The Siegfried Haus now gives you an idea of Richard’s abhorrent anti-semitic writings and how ‘the master race’ used Wagner’s  ideology for their own purposes.  It never ceases to surprise me to hear how easily  the Nazis  (with the help of Cosima and her son-in-law Houston Stewart Chamberlain) turned Wagner’s music, his concept of a total work of art (Gesamtkunstwerk), as well as  his anti-semitic ideology into effective tools for totalitarianism. The texts, photos and films are displayed on block monitors and each room on the lower floor “talks to you”.

Sven Friedrich took me on a personal tour and explained why it was decided that Siegfried Haus should be opened to the general public.  “The former exhibition (only) dealt with Wagner’s works and life and the history of the Bayreuth festival. In the concept of the new museum it was very important to also deal with the very complicated history of Wagner’s effects and the connections between his aesthetics and artificial ideology with the folkish (Völkisch) movement and the history of the Third Reich.”

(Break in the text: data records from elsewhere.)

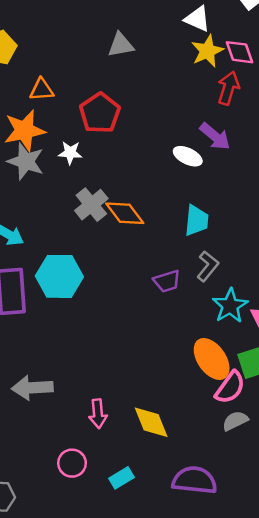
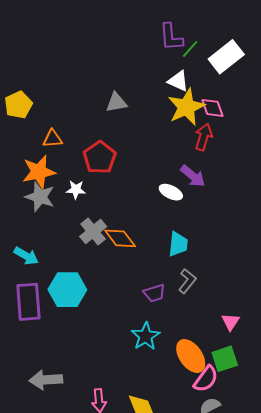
yellow star: (207, 51) -> (186, 107), size x1.4
cyan star: (230, 306) -> (146, 336), moved

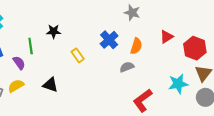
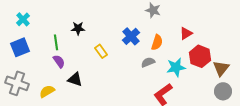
red hexagon: (195, 48) -> (200, 56), moved
purple semicircle: (19, 63) -> (59, 61), moved
cyan star: (178, 84) -> (176, 67), moved
yellow semicircle: (16, 86) -> (47, 91), moved

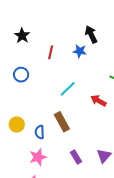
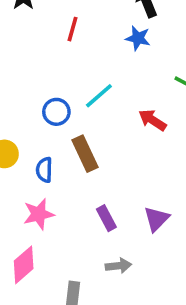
blue star: (80, 51) -> (138, 38), moved
blue circle: (21, 75) -> (56, 112), moved

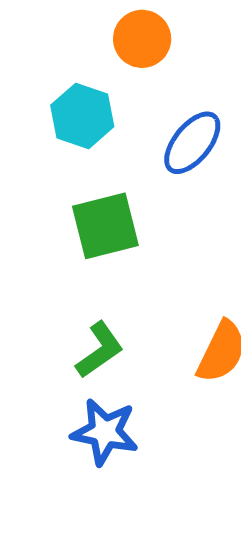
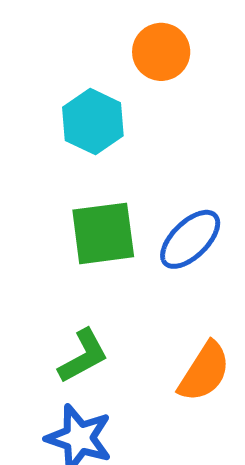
blue ellipse: (192, 143) -> (190, 239), moved

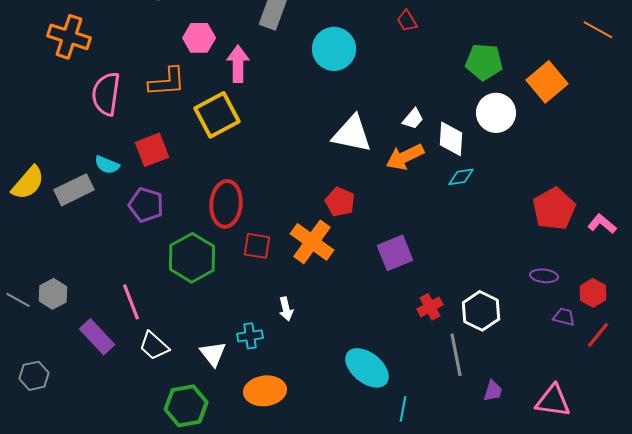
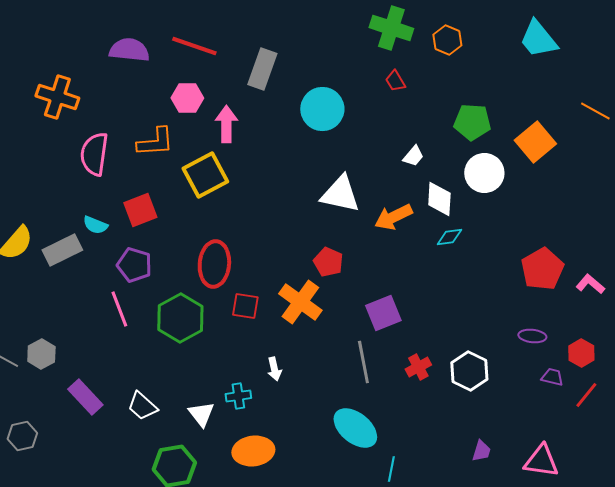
orange line: (598, 30) -> (595, 111), moved
white trapezoid: (413, 119) -> (413, 156), moved
pink line: (131, 302) -> (119, 309), moved
gray line: (456, 355) -> (363, 362), moved

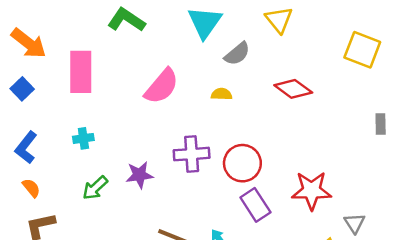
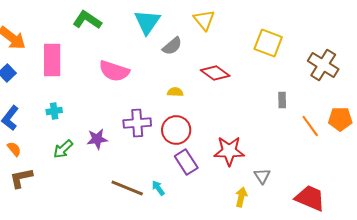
pink semicircle: (162, 86) -> (114, 71), turned 68
yellow semicircle: (222, 94) -> (175, 92), moved

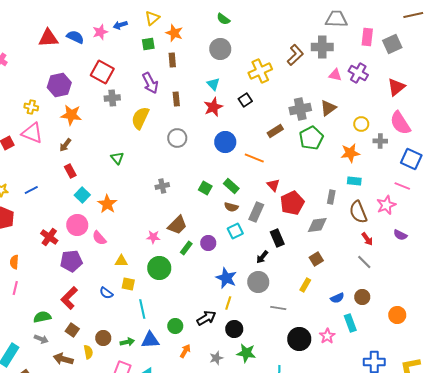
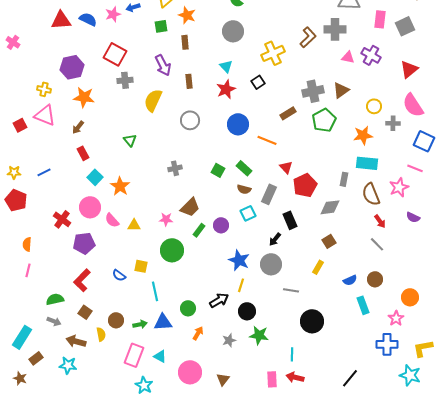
cyan rectangle: (354, 181) -> (367, 163), size x1.5
yellow triangle: (121, 261) -> (134, 225), moved
pink star: (327, 336) -> (396, 318), moved

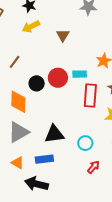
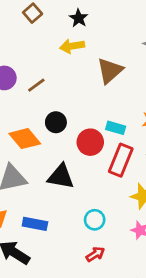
brown triangle: (63, 35) -> (110, 71), size x1.5
red circle: (58, 78) -> (90, 142), moved
orange diamond: (18, 102) -> (25, 139), turned -60
black triangle: (54, 134) -> (61, 177), moved

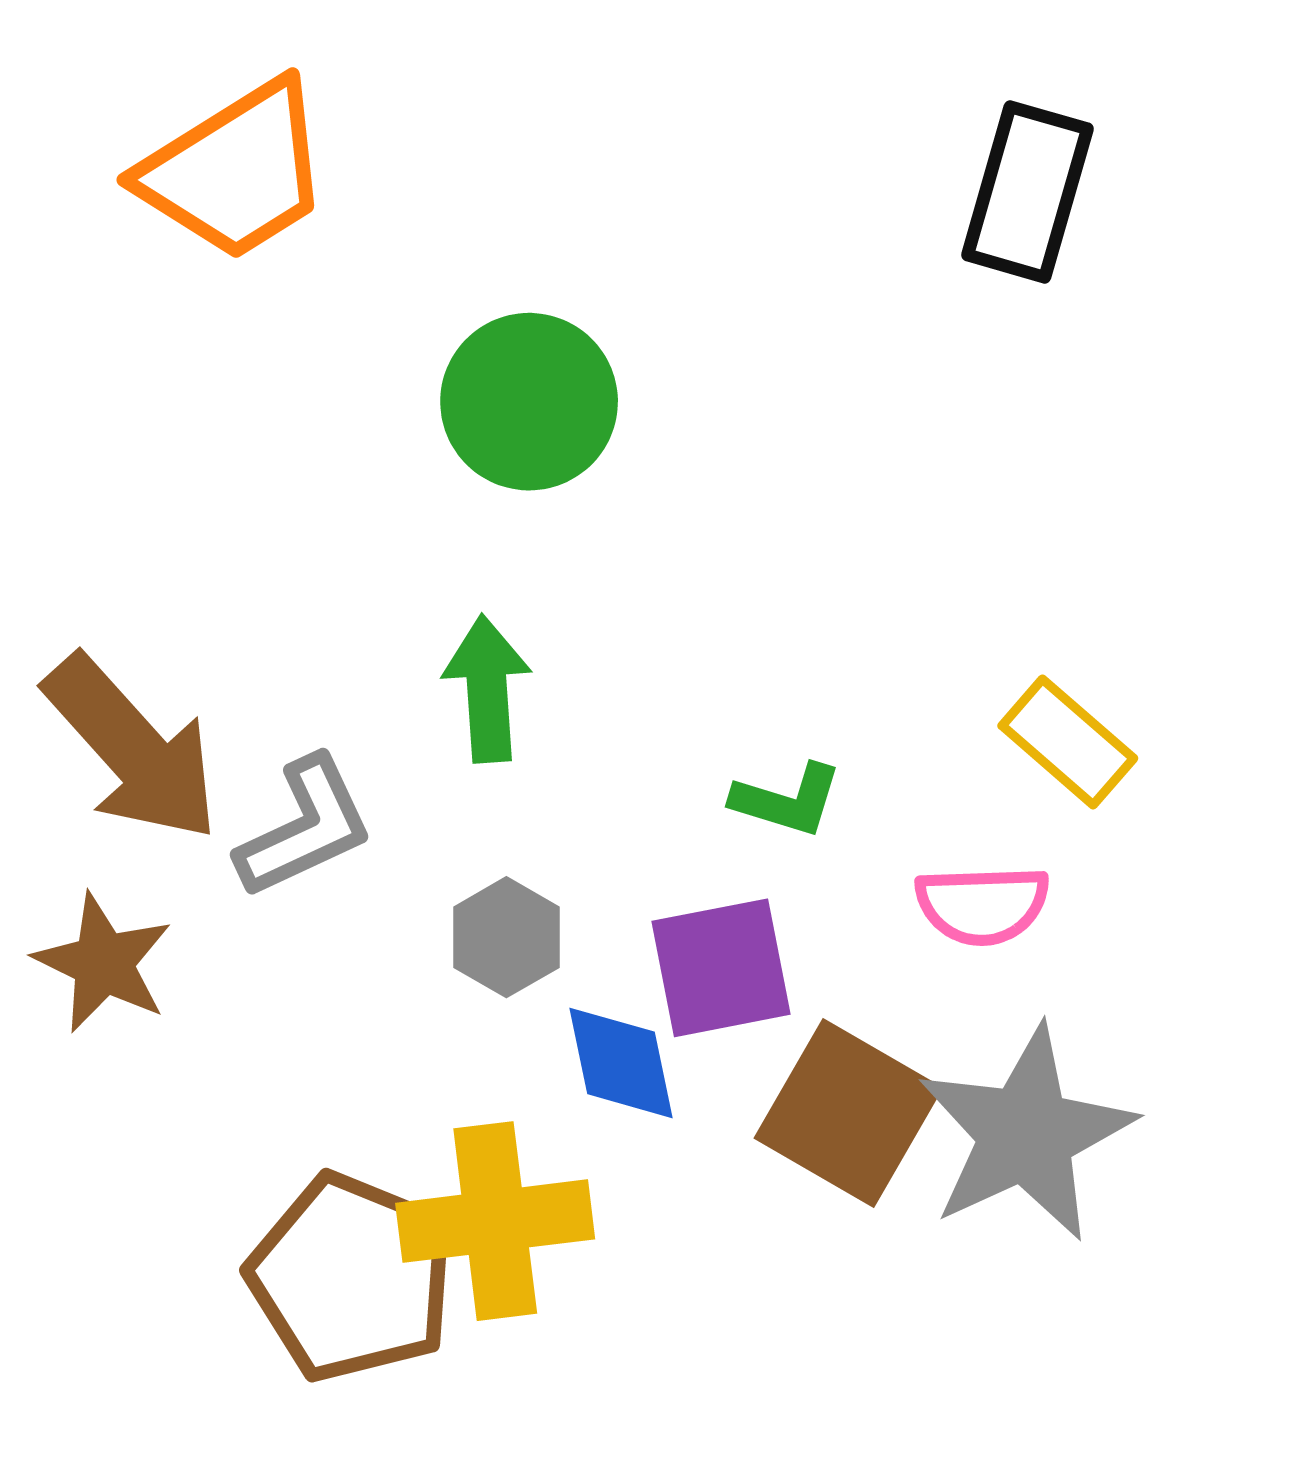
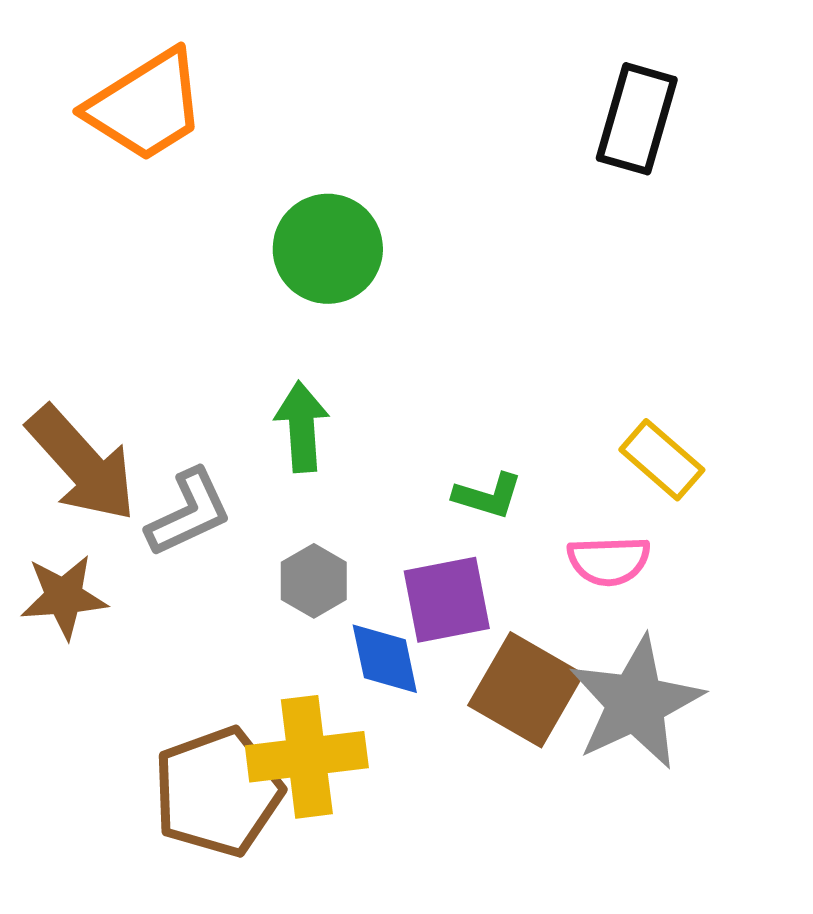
brown star: (103, 963) -> (64, 597), turned -30
brown pentagon: (352, 1278) -> (218, 792), turned 30

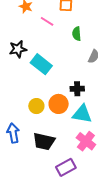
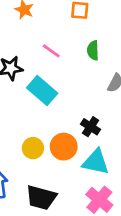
pink line: (47, 21) -> (51, 51), moved
black cross: (77, 89) -> (90, 127), turned 32

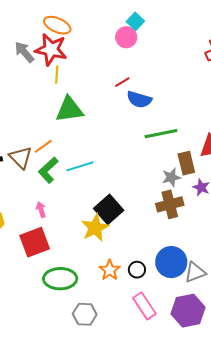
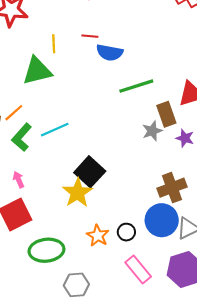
yellow line: (57, 75) -> (54, 44), moved
red line: (122, 82) -> (90, 36), turned 42
brown cross: (170, 204) -> (172, 188), moved

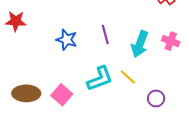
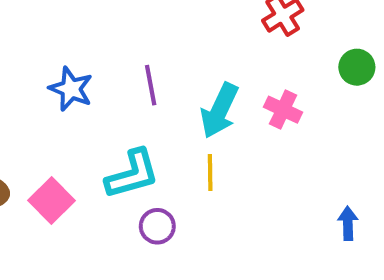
yellow line: (128, 77) -> (210, 173), moved, turned 42
purple circle: (156, 98) -> (157, 226), moved

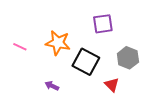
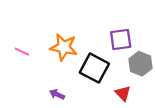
purple square: (103, 24) -> (121, 40), moved

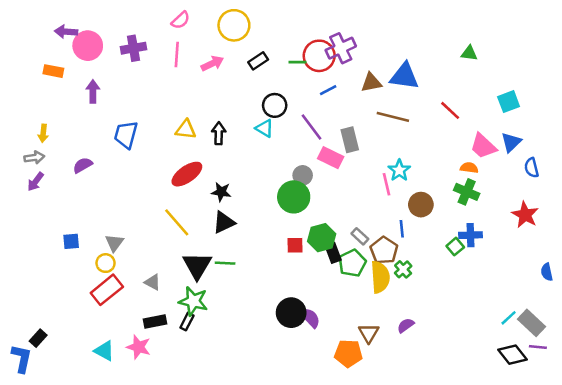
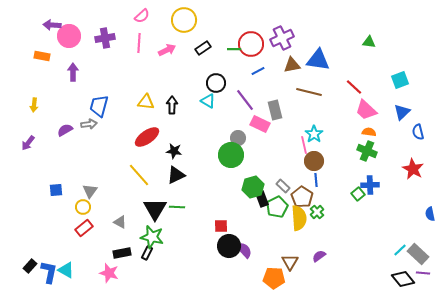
purple cross: (341, 48) -> (282, 38), moved
pink trapezoid: (483, 146) -> (366, 110), moved
gray arrow: (34, 158) -> (89, 124), moved
brown circle: (421, 205) -> (314, 161), moved
red square: (295, 245) -> (221, 226), moved
red rectangle: (107, 290) -> (84, 228), size x0.7
cyan triangle: (104, 351) -> (66, 270), moved
blue L-shape: (22, 358) -> (49, 272), moved

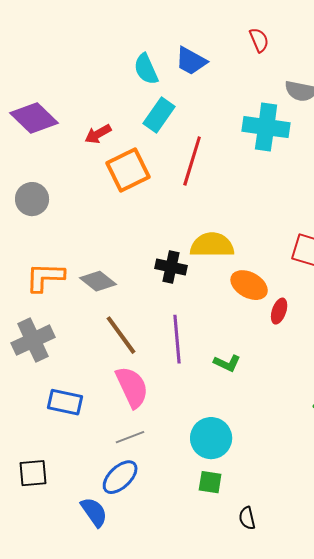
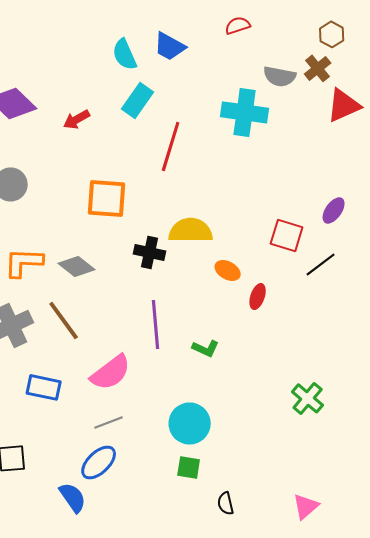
red semicircle: (259, 40) -> (238, 25), turned -85
orange square: (128, 170) -> (107, 198), moved, turned 30
orange ellipse: (249, 285) -> (228, 270), size x0.7
brown line: (121, 335) -> (64, 320), moved
pink semicircle: (132, 387) -> (111, 372), turned 78

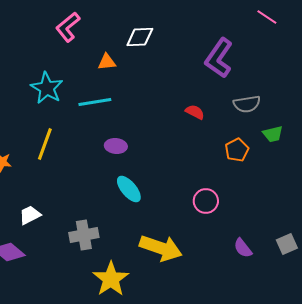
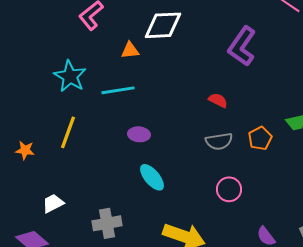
white diamond: (140, 37) -> (163, 25), size x1.4
gray semicircle: (247, 104) -> (219, 141), moved

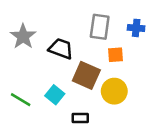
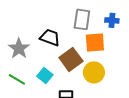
gray star: (23, 36) -> (19, 48), moved
orange square: (115, 55) -> (95, 42), size x1.5
brown square: (86, 75) -> (71, 59), turned 30

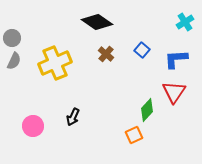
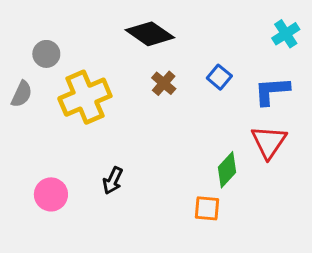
gray circle: (12, 38) -> (46, 54), moved
orange square: (134, 135) -> (207, 208), turned 30

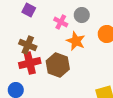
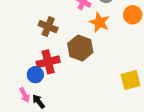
red cross: (30, 63) -> (48, 62), moved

It is well known that Hitler was a passionate Wagnerian and he made his first pilgrimage to Bayreuth in October 1923. Hitler’s racist ideas were strongly influenced by the English-born author Houston Stewart Chamberlain who was a great admirer of Wagner’s music and was married to the composer’s stepdaughter Eva.

Hitler landed in jail after the failed Munich beer-hall putsch but the composer’s son Siegfried and the rest of the family decided to openly show their support for him when, for the first time since the war, the Bayreuth festival reopened in 1924. Hitler had already become a close friend of Winifred (Siegfried’s wife) and in an infamous interview filmed in 1976 she made no attempt to dissociate herself from “Wolf” (as the family called him) and continued to express her admiration for him long after the second world  war. Siegfried Haus remained unscathed during the war despite being located next to Wahnfried. Winifred occupied the house until her death in 1980.

“Hitler lived here during his Bayreuth stays between 1936-1940 and it is absolutely impossible to deny this part of the history”,  says Friedrich.

The dining room looks exactly as dark and joyless as it would have in the 1930’s and nothing has been added or replaced. It feels quite eerie when you realise that the Führer sat here and chatted (perhaps even flirted) with Winifred and the rest of the Bayreuth circle over a vegetarian meal. There are not many places in Germany where you can see such an authentic 1930s interior that can be linked closely with Hitler. One can only hope that Siegfried House doesn’t attract the kind of people who secretly worship Hitler.

Sven Friedrich’s predecessor already organised an exhibition about Wagner and the Jews in the 1980s and there have been conferences on the same theme, but this is the first permanent and extensive display about this subject matter at the Wagner property.

Verstummte Stimmen (Silent Voices) photo: Albert Ehrnrooth
Verstummte Stimmen (Silent Voices) photo: Albert Ehrnrooth

Two years ago the very moving  Verstummte Stimmen ( Silent voices) exhibition was installed in the park beneath the Festspielhaus. Panels show pictures of singers, conductors and musicians (mainly) from a Jewish background that performed at the Bayreuther Festspiele. A short biography explains when and in what role(s) they appeared in Bayreuth. The fact that many of these performers had been very successful at Bayreuth made no difference. If they were Jewish, they were at some point not rehired.

Long before the Nazi era Cosima Wagner took exception to some Jewish singers and three years after her death (in 1930) a production of Die Meistersinger von Nürnberg became the first Jew-free production in Germany.  Many Jewish musicians and people married to Jews went into exile during the 1930s, but unfortunately most of them stayed in Germany and ended up in concentration camps.

The large bust of Richard Wagner in the park is nowadays permanently  surrounded by Jewish musicians who once performed the Master’s works at the Festspielhaus. But instead of being covered in glory, they are now mostly remembered for having perished in concentration camps.